Identificación de modificaciones epigenéticas como posibles biomarcadores de la obesidad y el ictus.

Abstract

DNA methylation is an epigenetic mechanism that regulates gene expression. These epigenetic marks are modified by some pathology such as obesity, and it could be change by stroke. The main objective of this work was to determine the influence of ischemic stroke in the epigenetic pattern of genes involved in cerebrovascular disease and obesity, and their interaction with body mass index and the study of the effect of a hypocaloric diet in these epigenetic changes.
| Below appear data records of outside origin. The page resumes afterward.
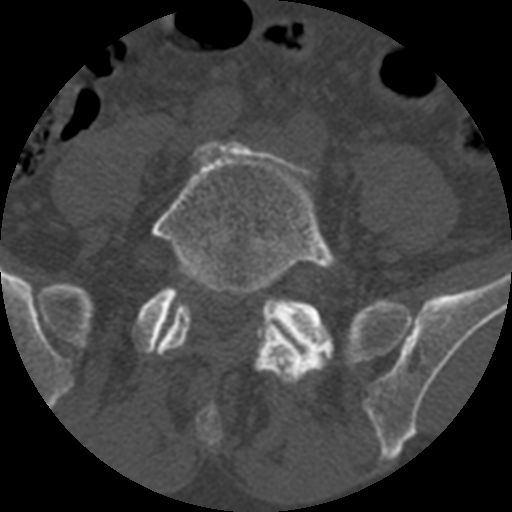
CT including the spine, one axial slice; position 251 of 399 along the scan axis; 120 kVp; bone window (W 1800 / L 400 HU); 1.25 mm slice thickness; 512 × 512 image matrix, field of view 160 × 160 mm. Patient age 71 years. Case-level facts recorded for this patient, not image findings: primary cancer: prostate.
Annotated regions visible in this slice (semi-automatically segmented with operator editing):
- L5 vertebra: bounding box <149,142,339,385> (left, top, right, bottom; pixels)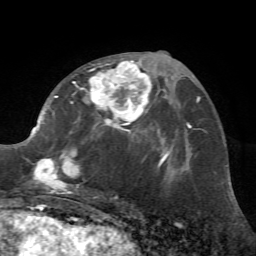
Breast MRI (dynamic contrast-enhanced), one axial slice; position 33 of 72 along the scan axis; cropped to one breast; dynamic contrast-enhanced series, time point 2 of 7 at this slice position (early post-contrast); 1.5 T; TE 4.2 ms, TR 8.7 ms; 256 × 256 image matrix, field of view 180 × 180 mm. Female patient.
Annotated regions visible in this slice (semi-automatically segmented with operator editing):
- enhancing-tissue mask used for the functional tumour volume (all voxels passing the contrast-enhancement thresholds inside the analysis volume; usually the tumour): box from (x=21, y=56) to (x=162, y=197) px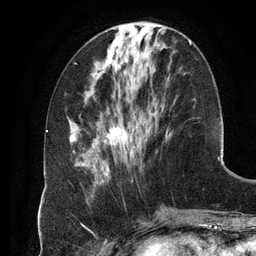
Breast MRI (dynamic contrast-enhanced), one axial slice. Slice 43 of 134 in the series (ordered by position). Cropped to one breast. Dynamic contrast-enhanced series, time point 2 of 6 at this slice position (early post-contrast). 3 T. TE 2.8 ms, TR 6.9 ms. 1.2 mm slice thickness. 256 × 256 image matrix, field of view 190 × 190 mm. Female patient.
Annotated regions visible in this slice (semi-automatic segmentation, software-assisted and operator-edited):
- enhancing-tissue mask used for the functional tumour volume (all voxels passing the contrast-enhancement thresholds inside the analysis volume; usually the tumour): bounding box <97,41,191,183> (left, top, right, bottom; pixels)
In order to realize this objective this work was consisted in a case-control design with four populations. In all populations cases were selected from the Neurology Service of Hospital Donostia, with a first episode of ischemic stroke, evaluated in the first 24 hours for a neurologist of the onset of symptoms. The control groups were constituted by non-vascular neurological disorder patients that were matched by sex and age with the cases. Cases and controls were divided in bothgroups using the BMI classification criteria proposed by the WHO. In the first place it was studied the changes in epigenetic profile of human tumor necrosis factor (TNFα) and paraoxonase (PON) promoters and the relationship with the susceptibility to stroke when considering body composition and dietary intake. In the other hand, it was raised to describe candidate genes with differential epigenetic regulation in patients with ischemic stroke and, to determine the importance of some regions of these candidate genes in different biological processes mediated by BMI. Fist an array was realized and the results were validated with this population and the methylation from regions of four genes was measured in other 115 individuals (PM20D1, CALD1, WT1 and KCNQ1). Modifications in KCNQ1 region was observed and translated in changes of the protein levels. Finally 40 obese patients with and without previous ischemic stroke was included in a 20 week nutritional intervention. Methylation levels of WT1 and KCNQ1 regions were measured, at the beginning and at the end of the treatment. It was observed changes in methylation levels and inflammatory response biomarkers produced by the hypocaloric diet. It can be concluded in general that an ischemic stroke modifies the epigenetic pattern of genes involved in cerebrovascular and metabolic diseases. These changes are depended of previous BMI. In particular, KCNQ1, methylation and secretion levels are revealed as a promising biomarker for stroke and obesity.